+++ STUDY MATERIAL +++
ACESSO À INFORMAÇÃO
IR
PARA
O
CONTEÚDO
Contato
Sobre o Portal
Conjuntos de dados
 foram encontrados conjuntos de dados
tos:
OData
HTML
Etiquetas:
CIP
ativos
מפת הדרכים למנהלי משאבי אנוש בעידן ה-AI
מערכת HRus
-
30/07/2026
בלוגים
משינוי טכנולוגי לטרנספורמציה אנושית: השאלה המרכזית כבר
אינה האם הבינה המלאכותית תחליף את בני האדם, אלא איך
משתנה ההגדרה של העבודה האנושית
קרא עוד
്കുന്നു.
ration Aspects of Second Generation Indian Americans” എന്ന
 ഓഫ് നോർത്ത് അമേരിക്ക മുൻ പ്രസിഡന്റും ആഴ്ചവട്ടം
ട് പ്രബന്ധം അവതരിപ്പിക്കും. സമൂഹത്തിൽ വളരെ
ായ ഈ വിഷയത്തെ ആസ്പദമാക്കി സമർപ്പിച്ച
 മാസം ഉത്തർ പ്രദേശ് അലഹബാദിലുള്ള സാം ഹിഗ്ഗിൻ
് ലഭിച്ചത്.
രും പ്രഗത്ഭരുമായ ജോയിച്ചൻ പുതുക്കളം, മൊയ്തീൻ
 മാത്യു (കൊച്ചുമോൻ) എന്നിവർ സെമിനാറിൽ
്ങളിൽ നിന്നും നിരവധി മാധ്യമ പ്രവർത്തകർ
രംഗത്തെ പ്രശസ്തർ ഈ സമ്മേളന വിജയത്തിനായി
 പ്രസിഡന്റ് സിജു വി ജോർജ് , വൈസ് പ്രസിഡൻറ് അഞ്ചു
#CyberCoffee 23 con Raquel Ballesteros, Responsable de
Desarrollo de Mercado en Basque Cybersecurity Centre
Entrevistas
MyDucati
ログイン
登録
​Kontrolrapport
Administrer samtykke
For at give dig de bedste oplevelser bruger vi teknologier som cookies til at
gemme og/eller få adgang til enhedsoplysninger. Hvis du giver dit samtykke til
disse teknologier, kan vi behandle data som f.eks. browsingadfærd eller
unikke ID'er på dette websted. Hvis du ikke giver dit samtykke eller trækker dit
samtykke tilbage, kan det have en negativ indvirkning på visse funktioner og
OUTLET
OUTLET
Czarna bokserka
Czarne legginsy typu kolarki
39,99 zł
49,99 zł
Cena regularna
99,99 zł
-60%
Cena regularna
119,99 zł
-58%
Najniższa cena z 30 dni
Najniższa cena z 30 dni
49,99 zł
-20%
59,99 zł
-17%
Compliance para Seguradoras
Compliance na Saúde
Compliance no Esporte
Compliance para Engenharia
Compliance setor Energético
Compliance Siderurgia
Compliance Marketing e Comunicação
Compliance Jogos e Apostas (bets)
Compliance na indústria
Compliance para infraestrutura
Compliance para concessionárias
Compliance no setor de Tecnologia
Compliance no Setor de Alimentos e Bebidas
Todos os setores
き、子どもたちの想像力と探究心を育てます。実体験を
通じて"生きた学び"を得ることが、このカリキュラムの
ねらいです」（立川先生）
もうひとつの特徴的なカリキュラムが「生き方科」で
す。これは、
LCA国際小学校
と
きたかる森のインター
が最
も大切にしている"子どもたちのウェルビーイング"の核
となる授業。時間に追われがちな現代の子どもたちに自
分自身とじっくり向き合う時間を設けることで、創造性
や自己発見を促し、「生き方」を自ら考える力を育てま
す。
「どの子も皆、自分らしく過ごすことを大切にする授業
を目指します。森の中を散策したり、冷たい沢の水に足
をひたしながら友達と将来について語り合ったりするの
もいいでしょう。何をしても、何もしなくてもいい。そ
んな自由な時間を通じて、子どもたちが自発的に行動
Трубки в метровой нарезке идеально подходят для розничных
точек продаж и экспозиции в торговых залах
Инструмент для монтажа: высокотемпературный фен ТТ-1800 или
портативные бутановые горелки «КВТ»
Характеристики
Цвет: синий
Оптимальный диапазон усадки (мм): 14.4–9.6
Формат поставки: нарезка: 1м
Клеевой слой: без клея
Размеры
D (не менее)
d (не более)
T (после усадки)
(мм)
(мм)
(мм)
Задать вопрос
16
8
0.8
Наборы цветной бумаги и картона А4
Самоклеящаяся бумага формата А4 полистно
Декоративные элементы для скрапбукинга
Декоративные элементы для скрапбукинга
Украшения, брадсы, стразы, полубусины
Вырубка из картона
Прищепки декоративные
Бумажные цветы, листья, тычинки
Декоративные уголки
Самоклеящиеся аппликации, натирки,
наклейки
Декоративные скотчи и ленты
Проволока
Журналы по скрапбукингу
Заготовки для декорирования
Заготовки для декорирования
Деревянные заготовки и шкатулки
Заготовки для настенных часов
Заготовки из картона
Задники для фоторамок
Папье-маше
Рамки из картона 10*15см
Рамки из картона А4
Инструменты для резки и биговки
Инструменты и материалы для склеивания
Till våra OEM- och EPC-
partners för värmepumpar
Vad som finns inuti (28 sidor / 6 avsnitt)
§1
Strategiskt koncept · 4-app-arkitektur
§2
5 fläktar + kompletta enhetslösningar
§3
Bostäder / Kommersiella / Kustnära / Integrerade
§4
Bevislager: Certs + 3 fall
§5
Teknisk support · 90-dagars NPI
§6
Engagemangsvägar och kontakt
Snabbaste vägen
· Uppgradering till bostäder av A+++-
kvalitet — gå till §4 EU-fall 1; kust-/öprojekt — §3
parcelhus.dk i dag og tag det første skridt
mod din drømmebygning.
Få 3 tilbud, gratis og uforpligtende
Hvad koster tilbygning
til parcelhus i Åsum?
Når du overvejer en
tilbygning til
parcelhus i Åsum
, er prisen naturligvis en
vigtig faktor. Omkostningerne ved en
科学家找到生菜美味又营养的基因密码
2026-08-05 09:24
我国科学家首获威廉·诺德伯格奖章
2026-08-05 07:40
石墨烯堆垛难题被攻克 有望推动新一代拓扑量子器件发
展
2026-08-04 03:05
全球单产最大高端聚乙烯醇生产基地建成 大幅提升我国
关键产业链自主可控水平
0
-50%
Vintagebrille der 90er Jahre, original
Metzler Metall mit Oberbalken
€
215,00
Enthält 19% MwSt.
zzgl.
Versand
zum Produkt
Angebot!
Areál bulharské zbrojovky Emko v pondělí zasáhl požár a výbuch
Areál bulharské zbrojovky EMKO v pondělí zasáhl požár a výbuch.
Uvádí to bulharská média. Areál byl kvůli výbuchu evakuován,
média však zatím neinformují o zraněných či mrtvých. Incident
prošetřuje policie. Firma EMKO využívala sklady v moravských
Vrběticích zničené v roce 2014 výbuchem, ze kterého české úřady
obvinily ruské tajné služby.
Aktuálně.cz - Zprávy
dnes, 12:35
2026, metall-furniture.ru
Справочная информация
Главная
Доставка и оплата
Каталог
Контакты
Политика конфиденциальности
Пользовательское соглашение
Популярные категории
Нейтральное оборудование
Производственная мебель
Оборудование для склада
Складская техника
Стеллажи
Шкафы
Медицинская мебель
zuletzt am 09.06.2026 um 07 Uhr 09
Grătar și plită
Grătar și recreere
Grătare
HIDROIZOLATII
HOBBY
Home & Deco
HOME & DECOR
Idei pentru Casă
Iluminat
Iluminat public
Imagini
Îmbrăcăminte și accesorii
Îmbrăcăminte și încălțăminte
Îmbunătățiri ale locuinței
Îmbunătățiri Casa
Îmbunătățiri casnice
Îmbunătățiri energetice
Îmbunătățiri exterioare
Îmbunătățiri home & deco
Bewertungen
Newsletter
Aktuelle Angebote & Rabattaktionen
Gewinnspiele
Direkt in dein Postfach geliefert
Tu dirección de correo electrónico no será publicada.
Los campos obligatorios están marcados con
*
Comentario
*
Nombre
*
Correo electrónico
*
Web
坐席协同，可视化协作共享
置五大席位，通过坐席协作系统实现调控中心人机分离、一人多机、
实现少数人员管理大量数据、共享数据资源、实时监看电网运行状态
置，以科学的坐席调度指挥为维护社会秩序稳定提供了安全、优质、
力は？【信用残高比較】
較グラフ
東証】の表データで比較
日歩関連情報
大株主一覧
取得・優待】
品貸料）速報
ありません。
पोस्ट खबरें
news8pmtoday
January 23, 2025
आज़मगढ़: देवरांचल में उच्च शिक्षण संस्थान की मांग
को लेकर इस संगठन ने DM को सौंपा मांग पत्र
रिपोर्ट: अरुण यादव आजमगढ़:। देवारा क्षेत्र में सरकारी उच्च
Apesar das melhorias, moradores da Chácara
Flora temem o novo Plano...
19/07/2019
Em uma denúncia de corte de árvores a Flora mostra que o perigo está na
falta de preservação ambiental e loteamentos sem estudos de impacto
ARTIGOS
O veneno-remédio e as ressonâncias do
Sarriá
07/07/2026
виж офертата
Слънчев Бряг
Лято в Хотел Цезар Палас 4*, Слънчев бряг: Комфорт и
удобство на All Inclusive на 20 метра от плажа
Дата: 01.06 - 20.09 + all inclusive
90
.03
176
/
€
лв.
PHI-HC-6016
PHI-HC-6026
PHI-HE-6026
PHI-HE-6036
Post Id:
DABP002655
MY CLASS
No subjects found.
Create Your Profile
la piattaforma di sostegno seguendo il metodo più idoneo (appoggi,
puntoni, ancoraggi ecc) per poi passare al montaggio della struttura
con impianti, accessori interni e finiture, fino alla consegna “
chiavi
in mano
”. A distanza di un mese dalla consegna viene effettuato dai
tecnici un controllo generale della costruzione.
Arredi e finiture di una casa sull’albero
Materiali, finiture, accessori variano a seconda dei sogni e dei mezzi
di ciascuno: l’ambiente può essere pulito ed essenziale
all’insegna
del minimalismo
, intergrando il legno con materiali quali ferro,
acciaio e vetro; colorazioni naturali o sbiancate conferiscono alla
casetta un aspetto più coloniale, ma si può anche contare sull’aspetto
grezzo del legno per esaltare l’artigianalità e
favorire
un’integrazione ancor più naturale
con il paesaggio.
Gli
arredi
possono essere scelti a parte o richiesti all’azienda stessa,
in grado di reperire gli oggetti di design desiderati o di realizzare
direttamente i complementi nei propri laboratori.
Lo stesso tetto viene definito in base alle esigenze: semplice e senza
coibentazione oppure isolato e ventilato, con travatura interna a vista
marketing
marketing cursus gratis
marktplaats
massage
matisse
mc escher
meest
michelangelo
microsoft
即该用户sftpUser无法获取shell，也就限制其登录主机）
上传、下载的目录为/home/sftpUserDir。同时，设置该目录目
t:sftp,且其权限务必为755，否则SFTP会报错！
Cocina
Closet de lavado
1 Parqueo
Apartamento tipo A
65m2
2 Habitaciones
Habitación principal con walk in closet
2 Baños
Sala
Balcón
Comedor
+++
WHAT IS BEING ASKED: Each line of the records, from the opening one through the line holding "disse teknologier, kan", should be restated word for word, with nothing else in the answer.

THE ANSWER:
ACESSO À INFORMAÇÃO
IR
PARA
O
CONTEÚDO
Contato
Sobre o Portal
Conjuntos de dados
 foram encontrados conjuntos de dados
tos:
OData
HTML
Etiquetas:
CIP
ativos
מפת הדרכים למנהלי משאבי אנוש בעידן ה-AI
מערכת HRus
-
30/07/2026
בלוגים
משינוי טכנולוגי לטרנספורמציה אנושית: השאלה המרכזית כבר
אינה האם הבינה המלאכותית תחליף את בני האדם, אלא איך
משתנה ההגדרה של העבודה האנושית
קרא עוד
്കുന്നു.
ration Aspects of Second Generation Indian Americans” എന്ന
 ഓഫ് നോർത്ത് അമേരിക്ക മുൻ പ്രസിഡന്റും ആഴ്ചവട്ടം
ട് പ്രബന്ധം അവതരിപ്പിക്കും. സമൂഹത്തിൽ വളരെ
ായ ഈ വിഷയത്തെ ആസ്പദമാക്കി സമർപ്പിച്ച
 മാസം ഉത്തർ പ്രദേശ് അലഹബാദിലുള്ള സാം ഹിഗ്ഗിൻ
് ലഭിച്ചത്.
രും പ്രഗത്ഭരുമായ ജോയിച്ചൻ പുതുക്കളം, മൊയ്തീൻ
 മാത്യു (കൊച്ചുമോൻ) എന്നിവർ സെമിനാറിൽ
്ങളിൽ നിന്നും നിരവധി മാധ്യമ പ്രവർത്തകർ
രംഗത്തെ പ്രശസ്തർ ഈ സമ്മേളന വിജയത്തിനായി
 പ്രസിഡന്റ് സിജു വി ജോർജ് , വൈസ് പ്രസിഡൻറ് അഞ്ചു
#CyberCoffee 23 con Raquel Ballesteros, Responsable de
Desarrollo de Mercado en Basque Cybersecurity Centre
Entrevistas
MyDucati
ログイン
登録
​Kontrolrapport
Administrer samtykke
For at give dig de bedste oplevelser bruger vi teknologier som cookies til at
gemme og/eller få adgang til enhedsoplysninger. Hvis du giver dit samtykke til
disse teknologier, kan vi behandle data som f.eks. browsingadfærd eller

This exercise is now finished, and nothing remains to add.